= GOAL OF THE EXERCISE =
Copy out the items below, switching every "scientific name" to "binomial name" and leaving everything else unchanged. Omit the pictures.

= DATA EXTRACT =
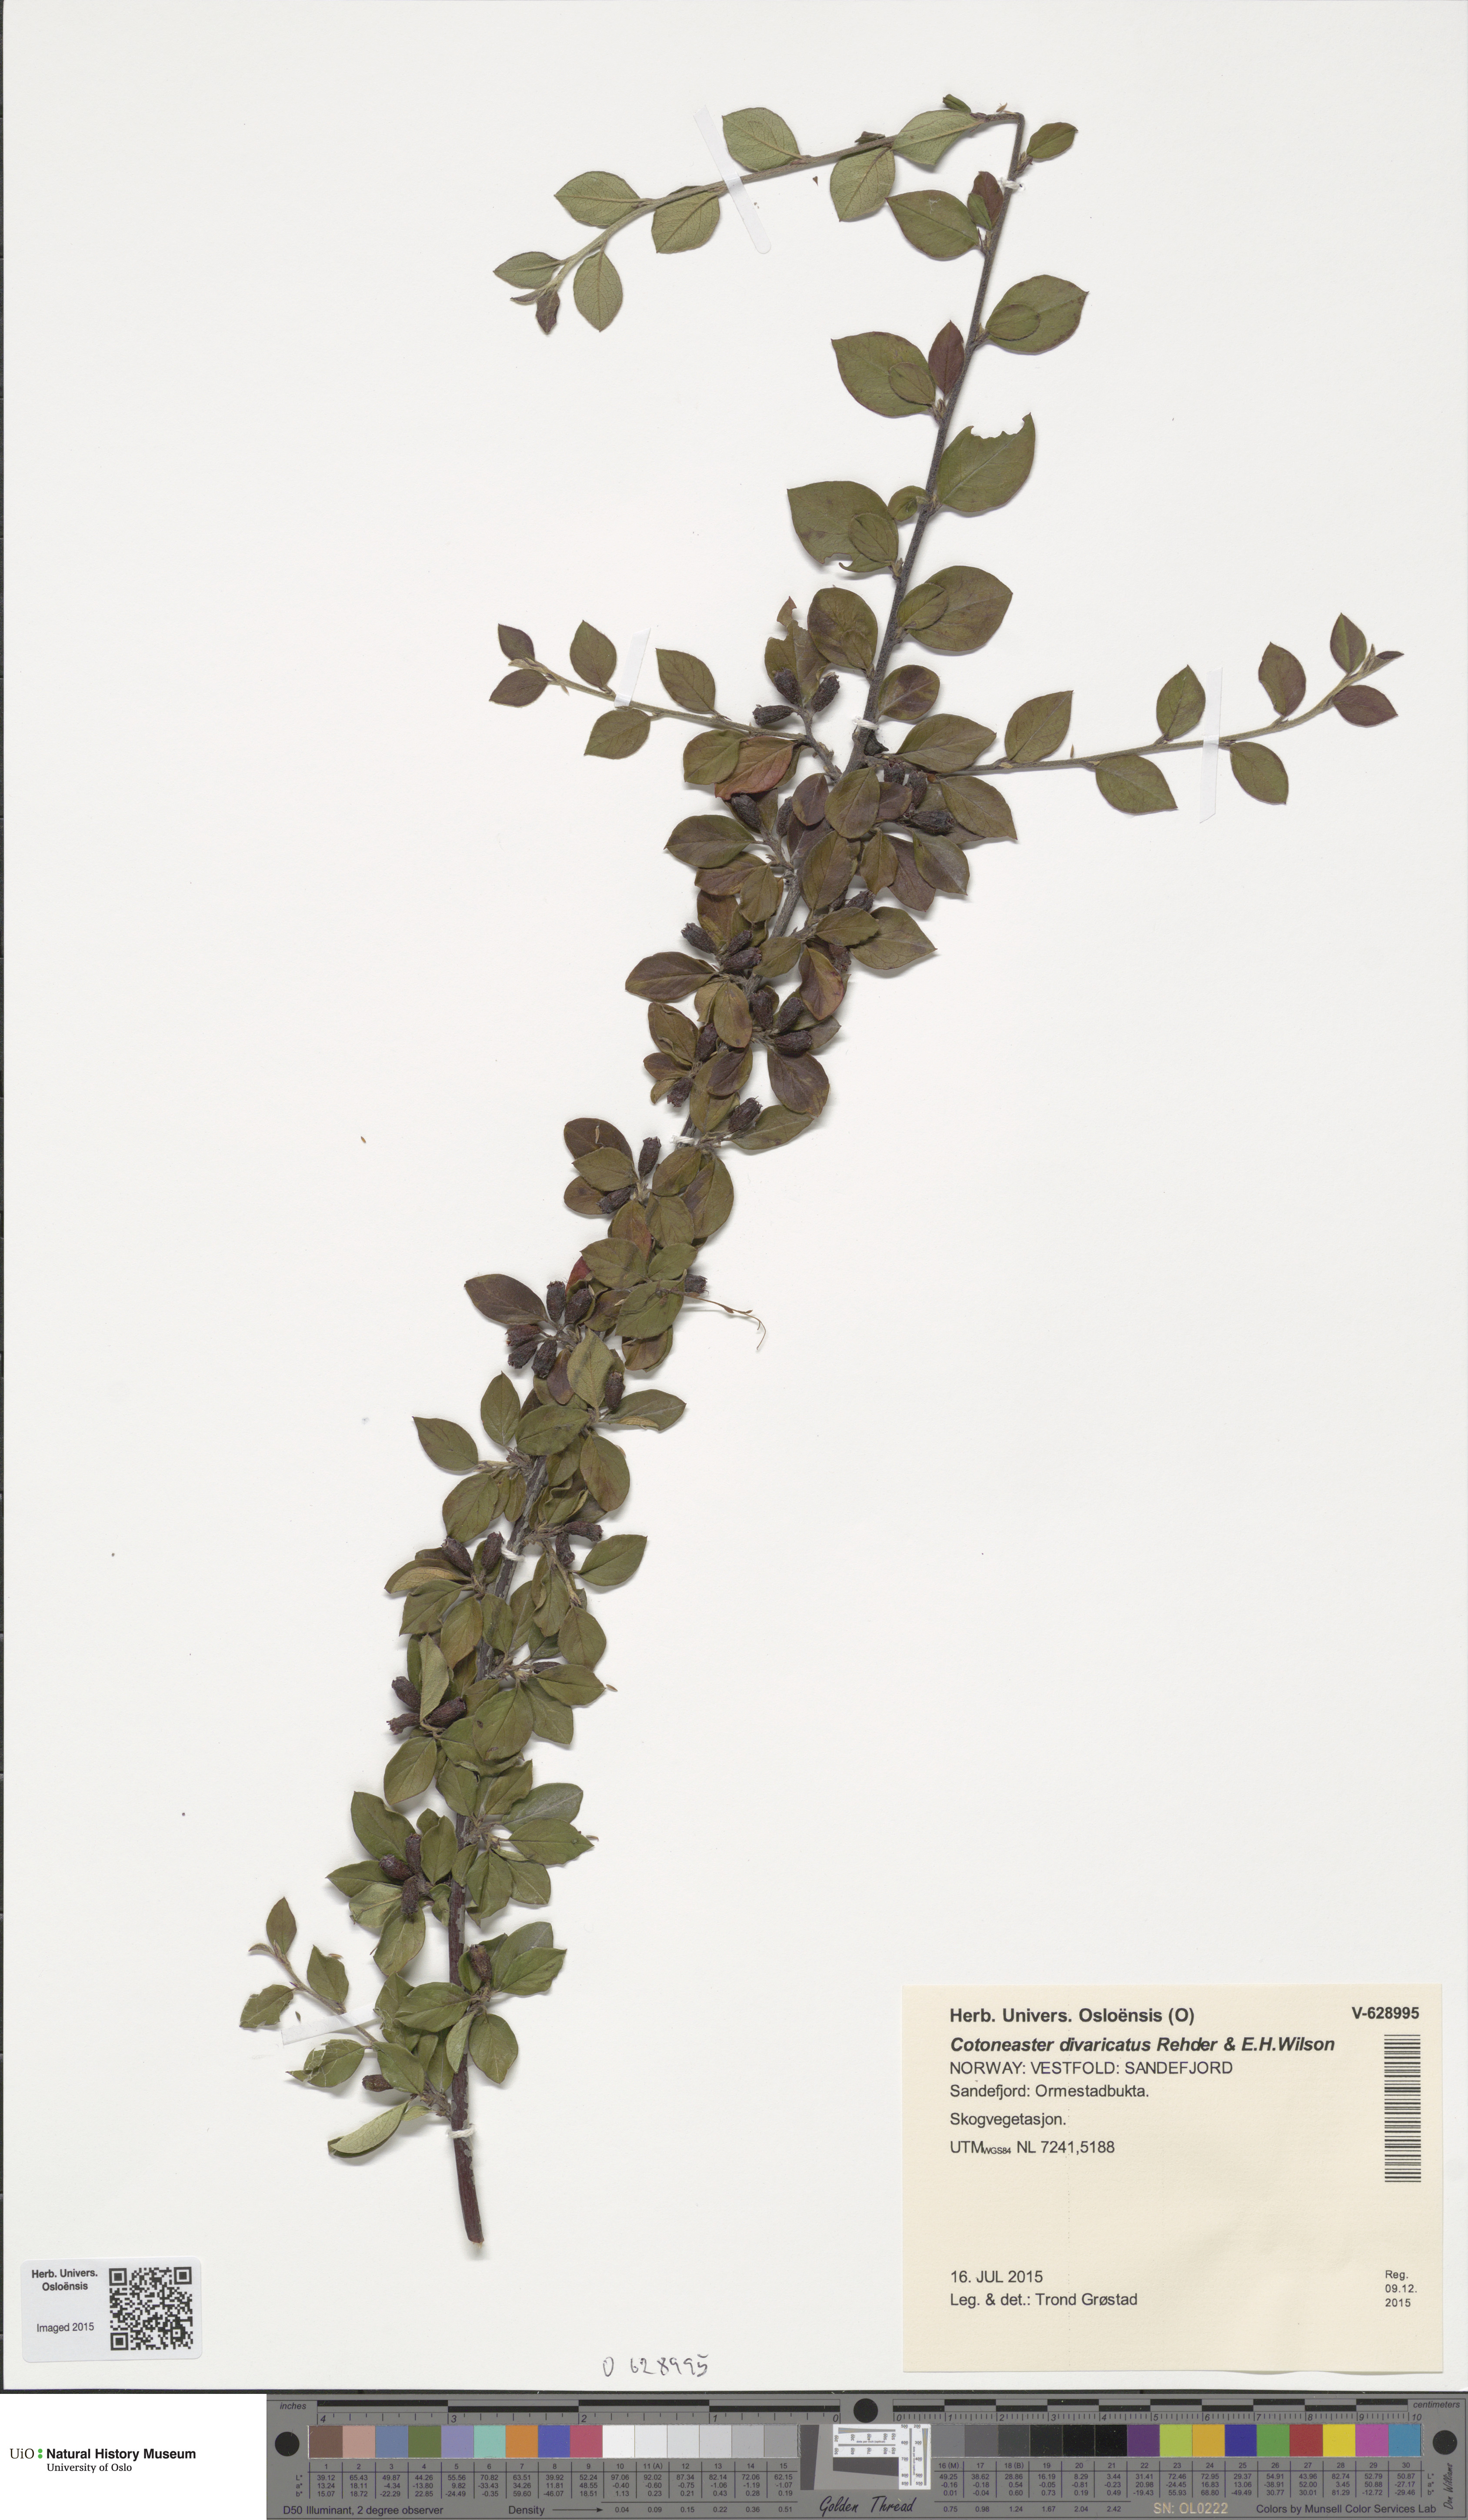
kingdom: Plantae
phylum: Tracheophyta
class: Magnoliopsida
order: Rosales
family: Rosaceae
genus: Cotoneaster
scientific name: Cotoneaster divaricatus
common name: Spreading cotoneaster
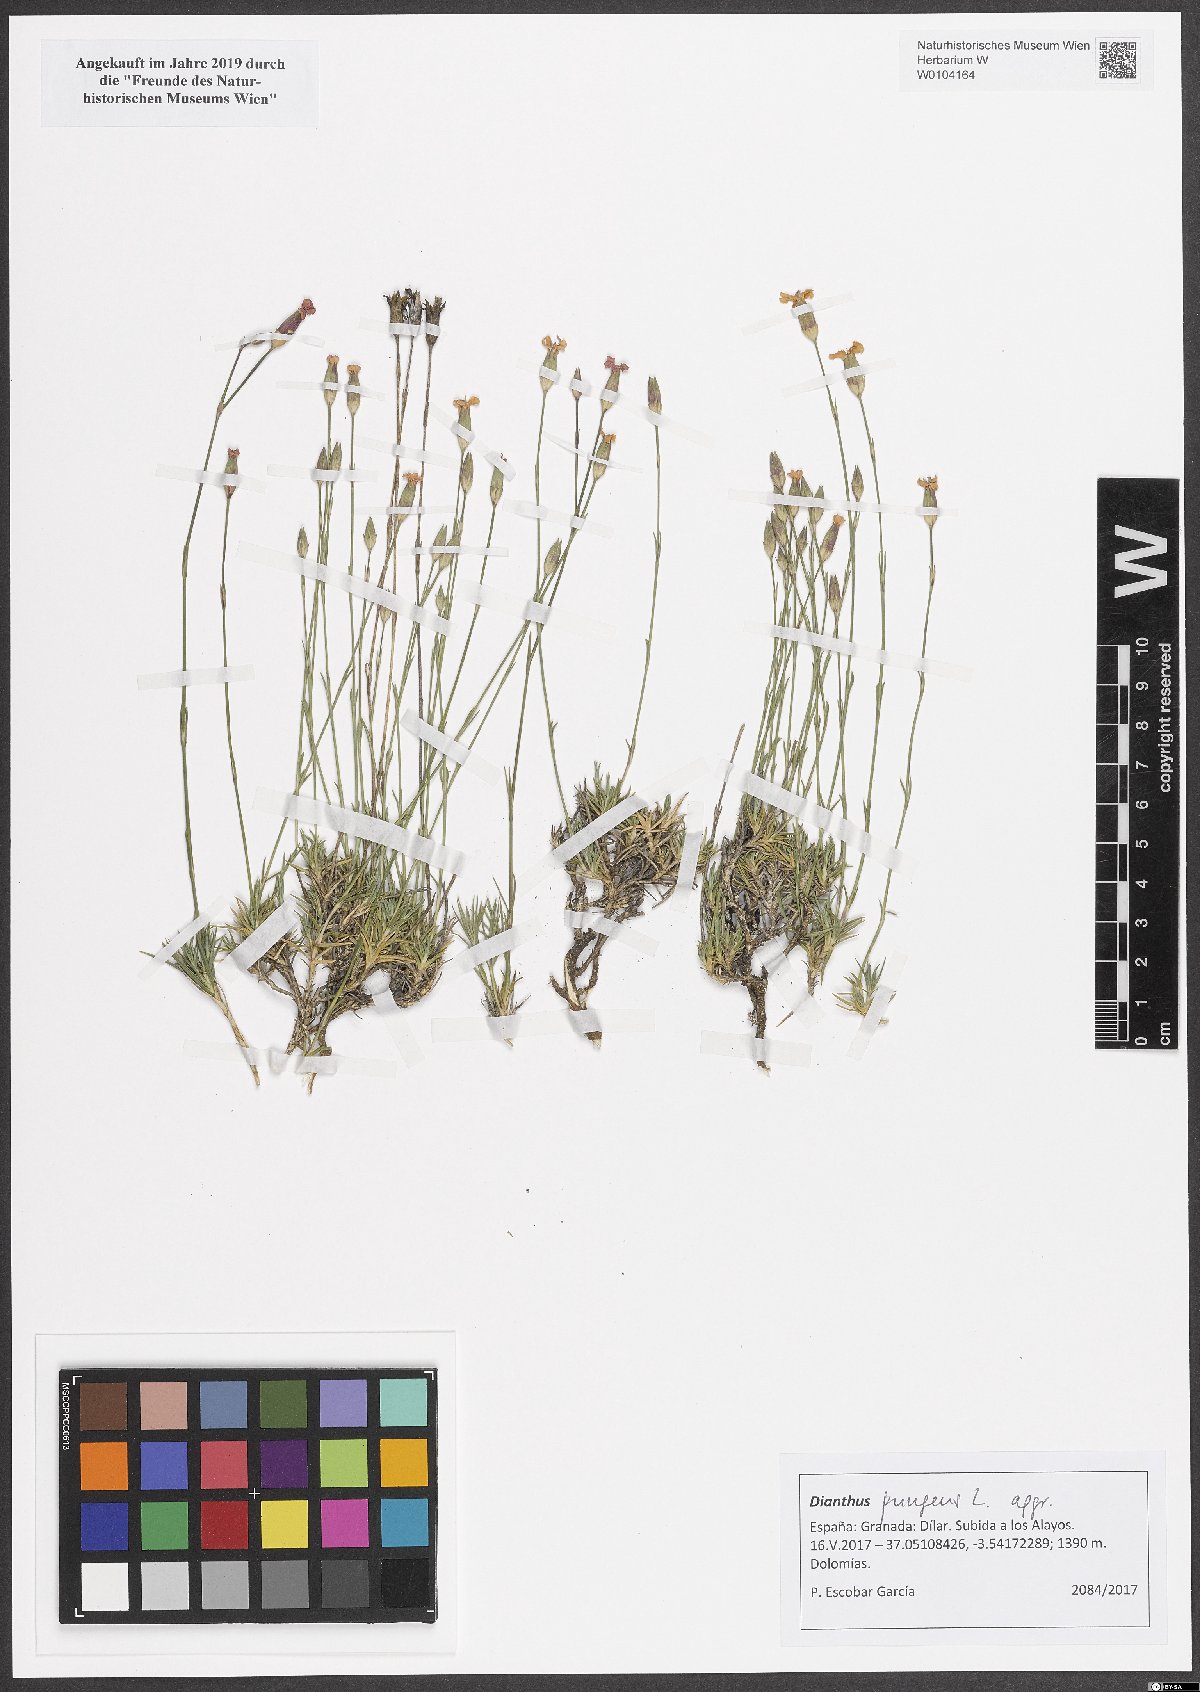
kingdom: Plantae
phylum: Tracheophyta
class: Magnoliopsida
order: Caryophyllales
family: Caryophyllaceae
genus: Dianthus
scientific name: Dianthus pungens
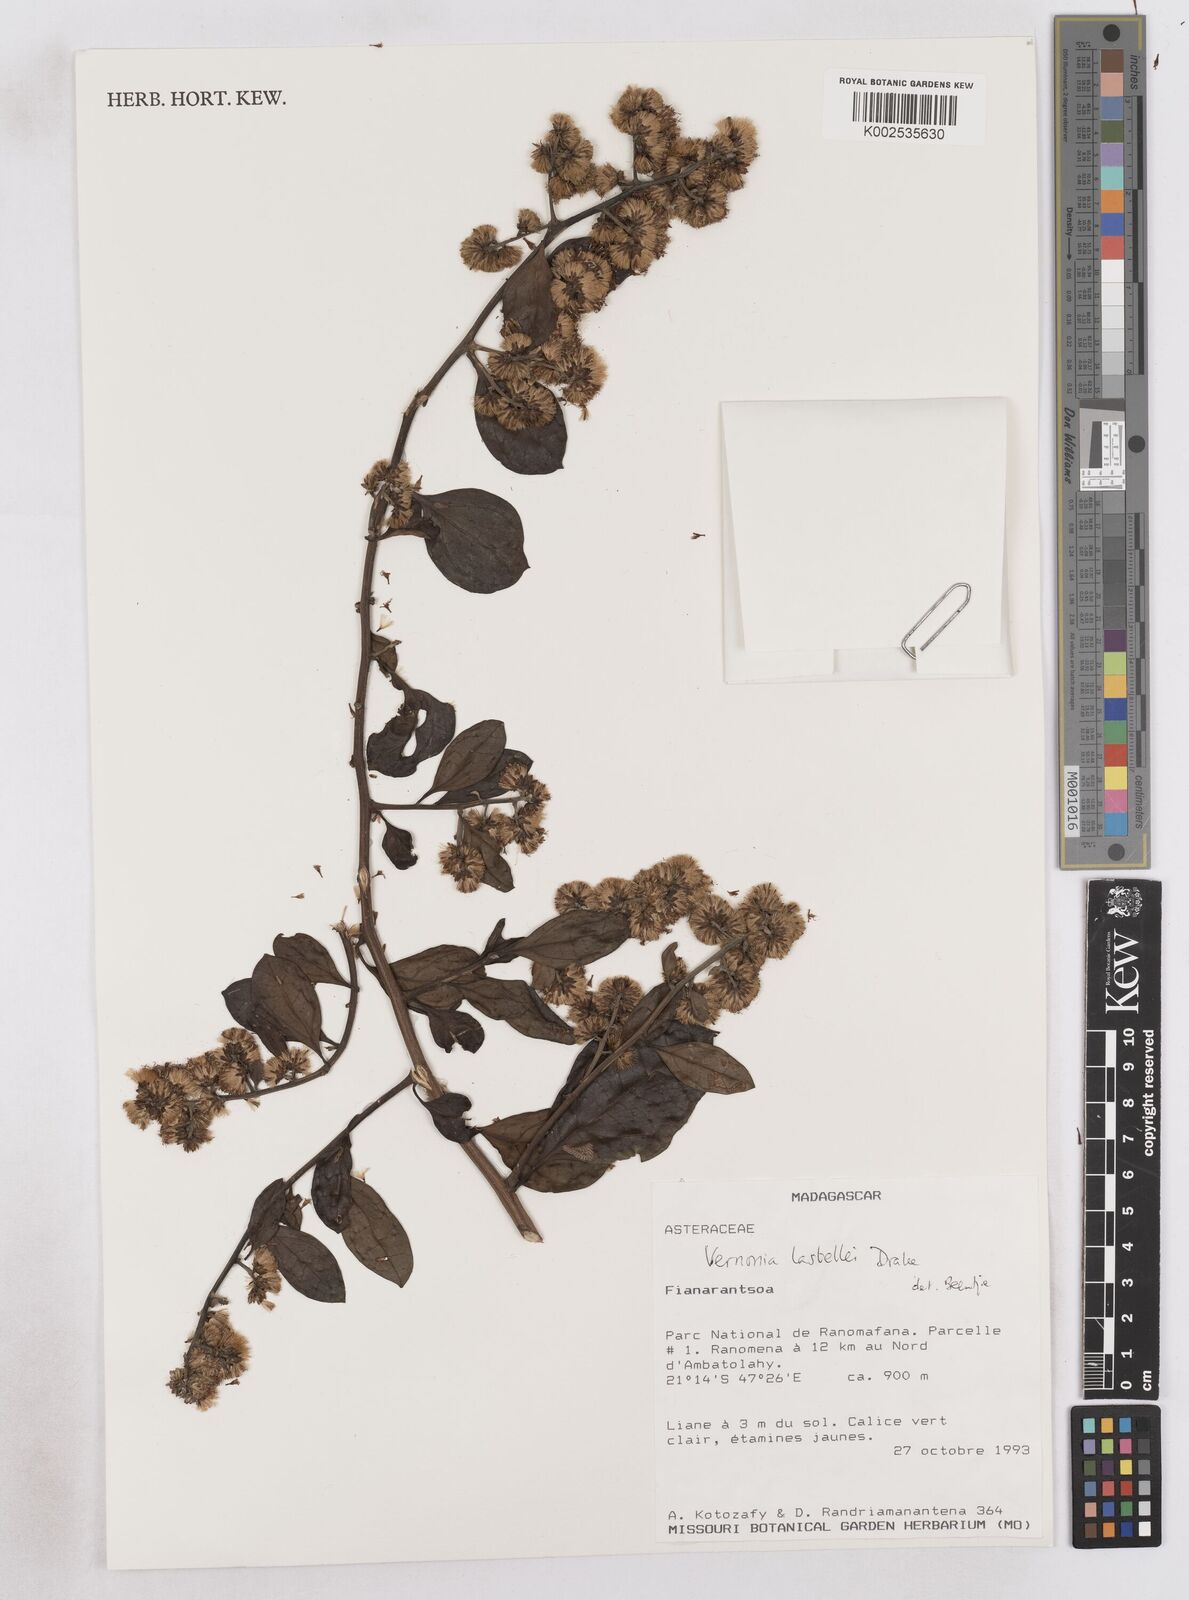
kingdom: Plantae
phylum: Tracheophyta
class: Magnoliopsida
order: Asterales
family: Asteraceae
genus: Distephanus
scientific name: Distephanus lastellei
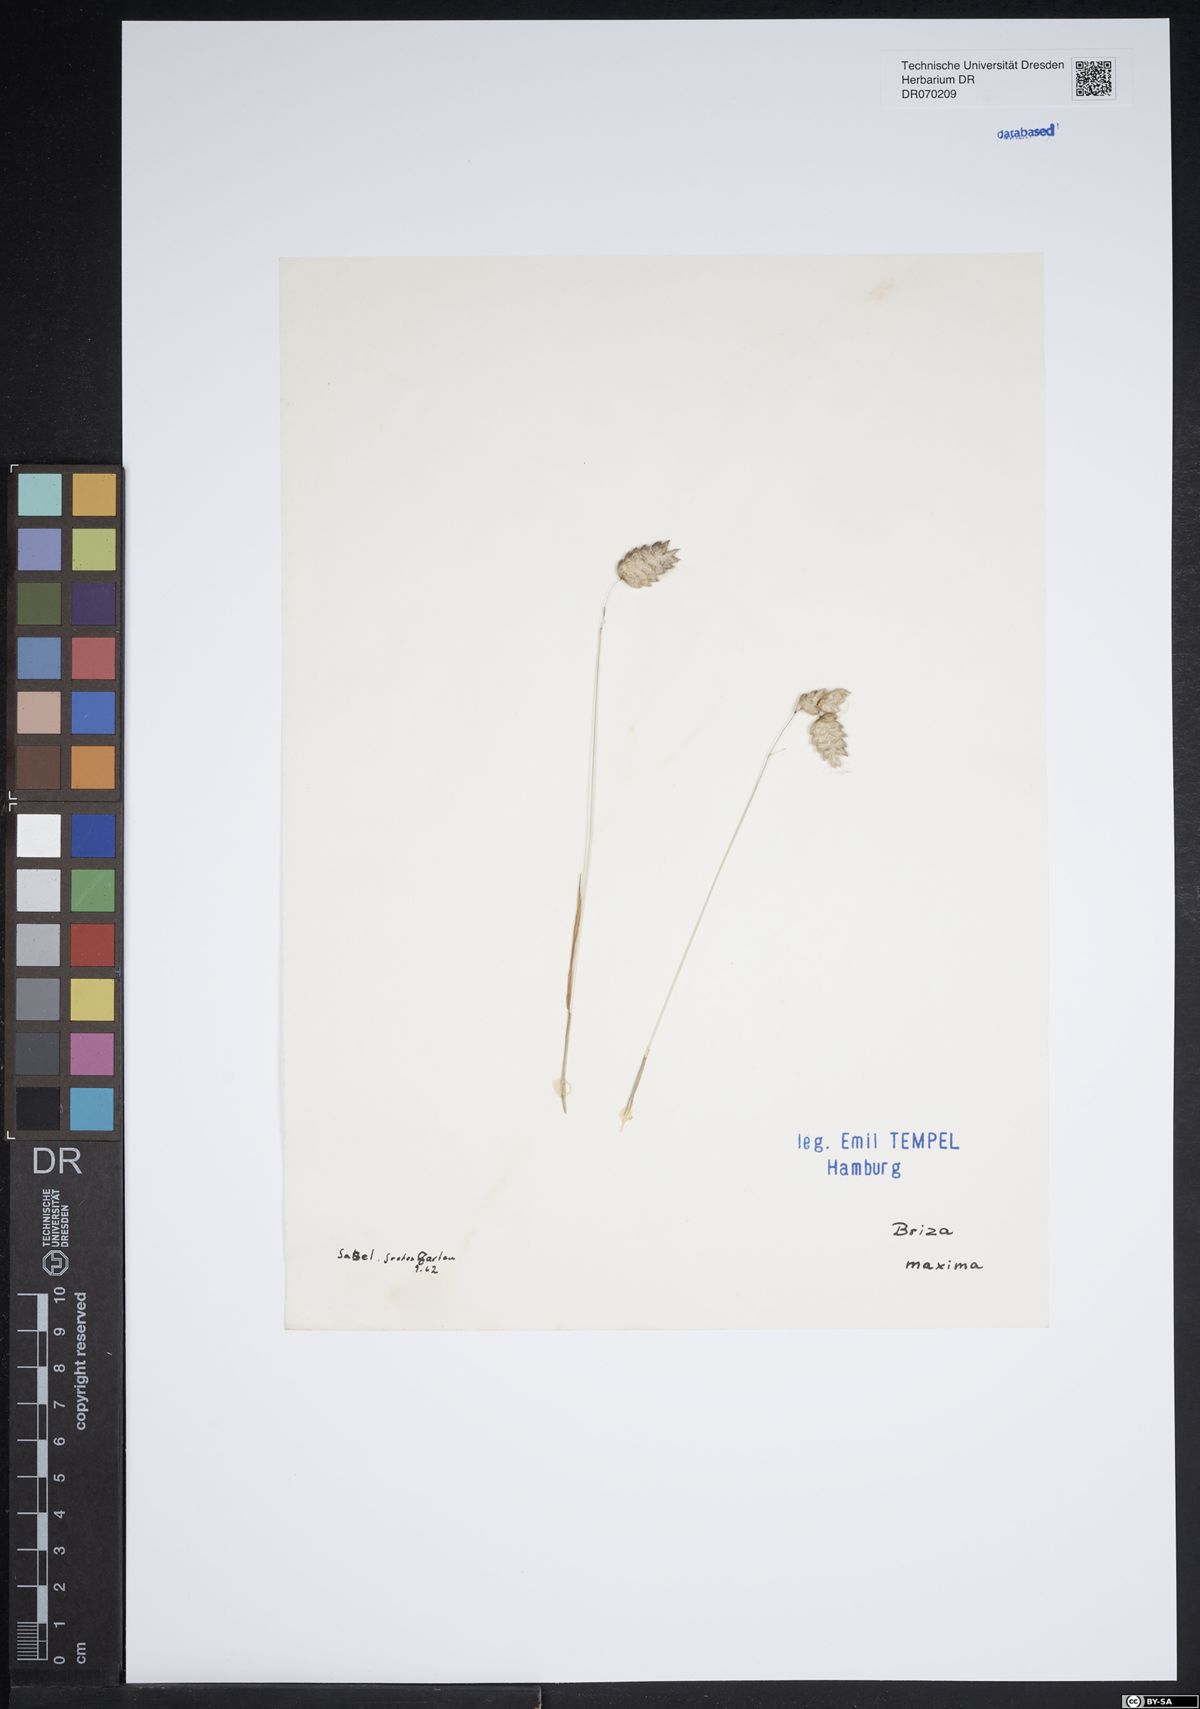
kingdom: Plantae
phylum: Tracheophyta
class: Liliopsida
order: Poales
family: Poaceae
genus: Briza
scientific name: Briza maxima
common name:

= THE REPLY =
kingdom: Plantae
phylum: Tracheophyta
class: Magnoliopsida
order: Rosales
family: Rosaceae
genus: Cotoneaster
binomial name: Cotoneaster divaricatus
common name: Spreading cotoneaster
kingdom: Plantae
phylum: Tracheophyta
class: Magnoliopsida
order: Caryophyllales
family: Caryophyllaceae
genus: Dianthus
binomial name: Dianthus pungens
kingdom: Plantae
phylum: Tracheophyta
class: Magnoliopsida
order: Asterales
family: Asteraceae
genus: Distephanus
binomial name: Distephanus lastellei
kingdom: Plantae
phylum: Tracheophyta
class: Liliopsida
order: Poales
family: Poaceae
genus: Briza
binomial name: Briza maxima
common name:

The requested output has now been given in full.